- PROBLEM TO SOLVE
Reproduce the passage below on stores and immutable state, word for word and in full.

- SELECTED PASSAGE
- - - - -

In the above code, an instance of TasksStore is injected into the constructor.  
When a change occurs within our store, our component get notified and updates 
its own (view related) list of tasks.  If an error has occurred within the 
store, the component get notified as well and can display it to the user, in 
some friendly form.

Since we used a ReplaySubject with a buffer of 1, we are guaranteed to get 
notified of the data within the store.  Even if our component got instantiated 
after this event has already occurred.

Note that we did not have to change our TaskComponent implementation.  This is 
because the TaskListComponent is passing its data down ot it.  It is recommended 
that only top level components subscribe to stores, then pass that data down to 
other components via the normal mechanism (without using observables).

It is important that Stores provide read-only access to its data.  Stores should 
not provide setters to change their state.  In our app so far, we didn't 
maintain states in the store.  We fetch data from the server and publish it as 
is.  In a real world scenario, we might actually want to maintain some data in 
the store, and then reference to that state is pushed to the observers.

But what if a component want to make a change to the data retrieved from a 
store.  If that were to happen, it would change the state of the store.  This is 
why our stores should maintain their state in immutable data structure.

https://facebook.github.io/immutable-js/

To achieve this, our store can also make a copy of the data and publish the copy 
of the data to the other components instead of publishing its raw data.  For 
example, using the formJS method provided by the Immutable.js library, we added 
to TasksStore:

private _data;

and modify the registerActionHandlers method:

private registerActionHandlers() {
  this.dispatcher.filter(
    action => action.actionType === TASK_ACTIONS.GET_TASKS_RESPONSE
  ).subscribe(
    action => {
      this._data = fromJS(tasks);
      this._tasks.onNext(_data)

- - - - -

- DATA TO EXAMINE

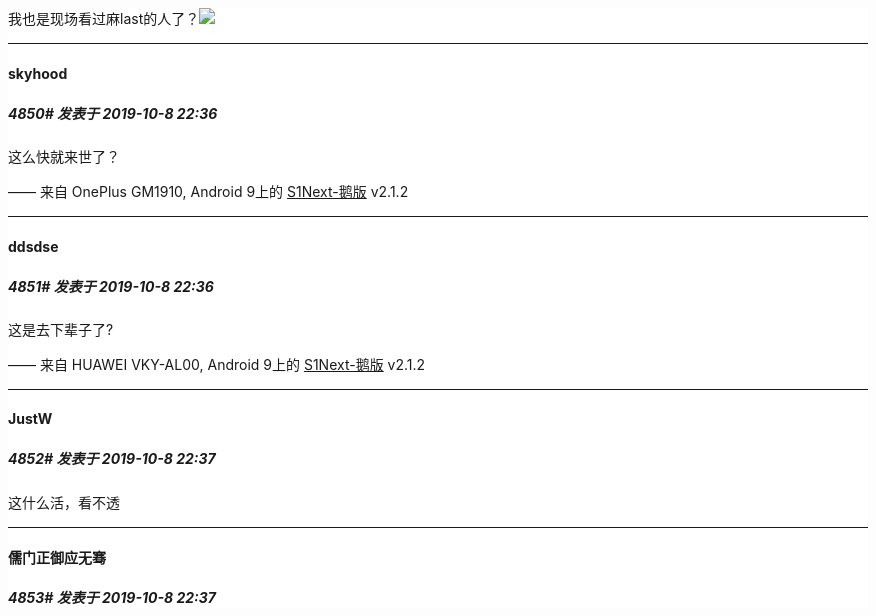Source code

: 


我也是现场看过麻last的人了？<img src="https://static.saraba1st.com/image/smiley/face2017/067.png" referrerpolicy="no-referrer">







-----

####  skyhood  
##### 4850#       发表于 2019-10-8 22:36




这么快就来世了？

—— 来自 OnePlus GM1910, Android 9上的 [S1Next-鹅版](https://github.com/ykrank/S1-Next/releases) v2.1.2







-----

####  ddsdse  
##### 4851#       发表于 2019-10-8 22:36




这是去下辈子了?

—— 来自 HUAWEI VKY-AL00, Android 9上的 [S1Next-鹅版](https://github.com/ykrank/S1-Next/releases) v2.1.2







-----

####  JustW  
##### 4852#       发表于 2019-10-8 22:37




这什么活，看不透







-----

####  儒门正御应无骞  
##### 4853#       发表于 2019-10-8 22:37


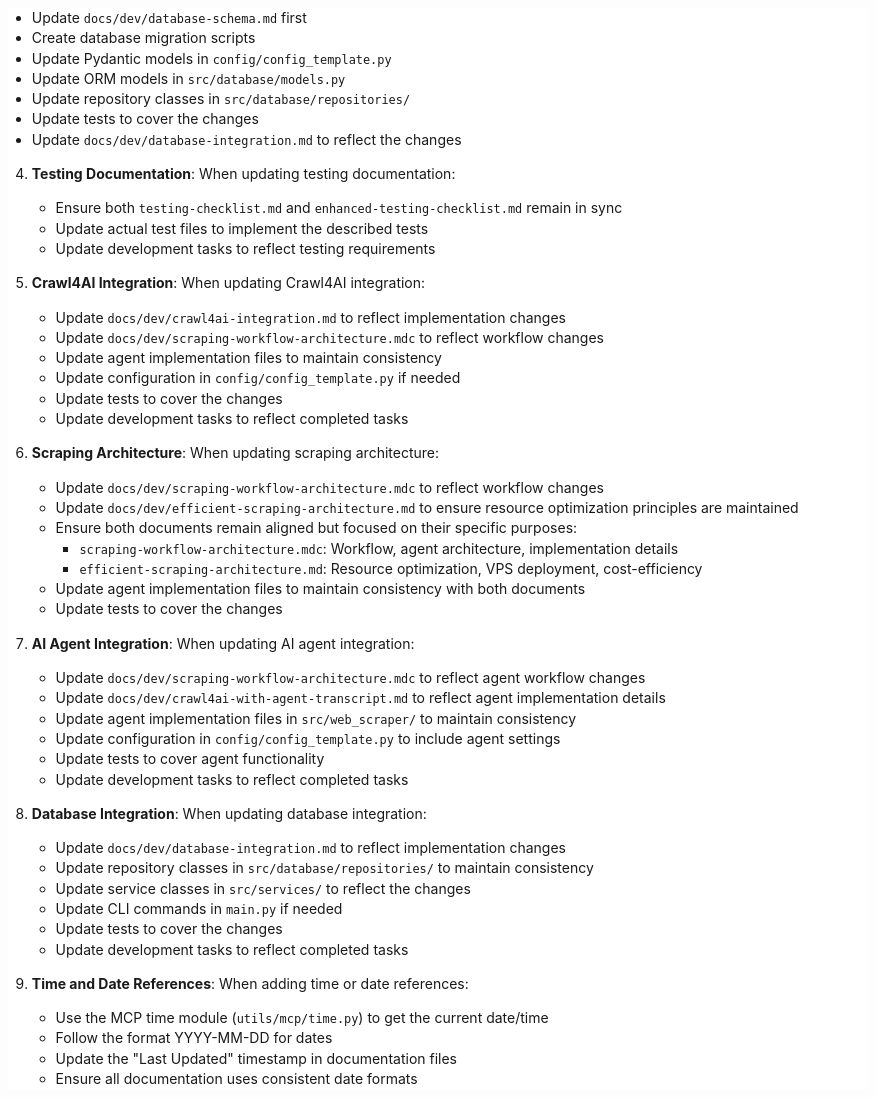    - Update `docs/dev/database-schema.md` first
   - Create database migration scripts
   - Update Pydantic models in `config/config_template.py`
   - Update ORM models in `src/database/models.py`
   - Update repository classes in `src/database/repositories/`
   - Update tests to cover the changes
   - Update `docs/dev/database-integration.md` to reflect the changes

4. **Testing Documentation**: When updating testing documentation:

   - Ensure both `testing-checklist.md` and `enhanced-testing-checklist.md` remain in sync
   - Update actual test files to implement the described tests
   - Update development tasks to reflect testing requirements

5. **Crawl4AI Integration**: When updating Crawl4AI integration:

   - Update `docs/dev/crawl4ai-integration.md` to reflect implementation changes
   - Update `docs/dev/scraping-workflow-architecture.mdc` to reflect workflow changes
   - Update agent implementation files to maintain consistency
   - Update configuration in `config/config_template.py` if needed
   - Update tests to cover the changes
   - Update development tasks to reflect completed tasks

6. **Scraping Architecture**: When updating scraping architecture:

   - Update `docs/dev/scraping-workflow-architecture.mdc` to reflect workflow changes
   - Update `docs/dev/efficient-scraping-architecture.md` to ensure resource optimization principles are maintained
   - Ensure both documents remain aligned but focused on their specific purposes:
     - `scraping-workflow-architecture.mdc`: Workflow, agent architecture, implementation details
     - `efficient-scraping-architecture.md`: Resource optimization, VPS deployment, cost-efficiency
   - Update agent implementation files to maintain consistency with both documents
   - Update tests to cover the changes

7. **AI Agent Integration**: When updating AI agent integration:

   - Update `docs/dev/scraping-workflow-architecture.mdc` to reflect agent workflow changes
   - Update `docs/dev/crawl4ai-with-agent-transcript.md` to reflect agent implementation details
   - Update agent implementation files in `src/web_scraper/` to maintain consistency
   - Update configuration in `config/config_template.py` to include agent settings
   - Update tests to cover agent functionality
   - Update development tasks to reflect completed tasks

8. **Database Integration**: When updating database integration:

   - Update `docs/dev/database-integration.md` to reflect implementation changes
   - Update repository classes in `src/database/repositories/` to maintain consistency
   - Update service classes in `src/services/` to reflect the changes
   - Update CLI commands in `main.py` if needed
   - Update tests to cover the changes
   - Update development tasks to reflect completed tasks

9. **Time and Date References**: When adding time or date references:
   - Use the MCP time module (`utils/mcp/time.py`) to get the current date/time
   - Follow the format YYYY-MM-DD for dates
   - Update the "Last Updated" timestamp in documentation files
   - Ensure all documentation uses consistent date formats
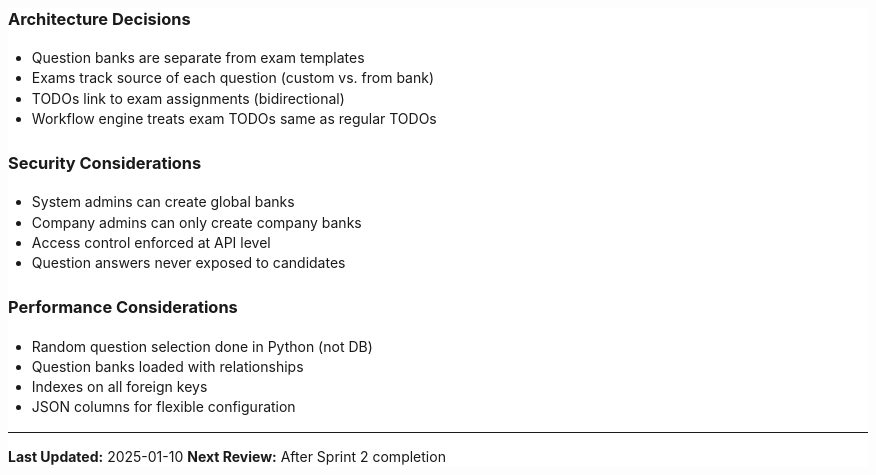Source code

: ### **Architecture Decisions**
- Question banks are separate from exam templates
- Exams track source of each question (custom vs. from bank)
- TODOs link to exam assignments (bidirectional)
- Workflow engine treats exam TODOs same as regular TODOs

### **Security Considerations**
- System admins can create global banks
- Company admins can only create company banks
- Access control enforced at API level
- Question answers never exposed to candidates

### **Performance Considerations**
- Random question selection done in Python (not DB)
- Question banks loaded with relationships
- Indexes on all foreign keys
- JSON columns for flexible configuration

---

**Last Updated:** 2025-01-10
**Next Review:** After Sprint 2 completion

- - - - -

- RESPONSE BELOW
In the above code, an instance of TasksStore is injected into the constructor.  
When a change occurs within our store, our component get notified and updates 
its own (view related) list of tasks.  If an error has occurred within the 
store, the component get notified as well and can display it to the user, in 
some friendly form.

Since we used a ReplaySubject with a buffer of 1, we are guaranteed to get 
notified of the data within the store.  Even if our component got instantiated 
after this event has already occurred.

Note that we did not have to change our TaskComponent implementation.  This is 
because the TaskListComponent is passing its data down ot it.  It is recommended 
that only top level components subscribe to stores, then pass that data down to 
other components via the normal mechanism (without using observables).

It is important that Stores provide read-only access to its data.  Stores should 
not provide setters to change their state.  In our app so far, we didn't 
maintain states in the store.  We fetch data from the server and publish it as 
is.  In a real world scenario, we might actually want to maintain some data in 
the store, and then reference to that state is pushed to the observers.

But what if a component want to make a change to the data retrieved from a 
store.  If that were to happen, it would change the state of the store.  This is 
why our stores should maintain their state in immutable data structure.

https://facebook.github.io/immutable-js/

To achieve this, our store can also make a copy of the data and publish the copy 
of the data to the other components instead of publishing its raw data.  For 
example, using the formJS method provided by the Immutable.js library, we added 
to TasksStore:

private _data;

and modify the registerActionHandlers method:

private registerActionHandlers() {
  this.dispatcher.filter(
    action => action.actionType === TASK_ACTIONS.GET_TASKS_RESPONSE
  ).subscribe(
    action => {
      this._data = fromJS(tasks);
      this._tasks.onNext(_data)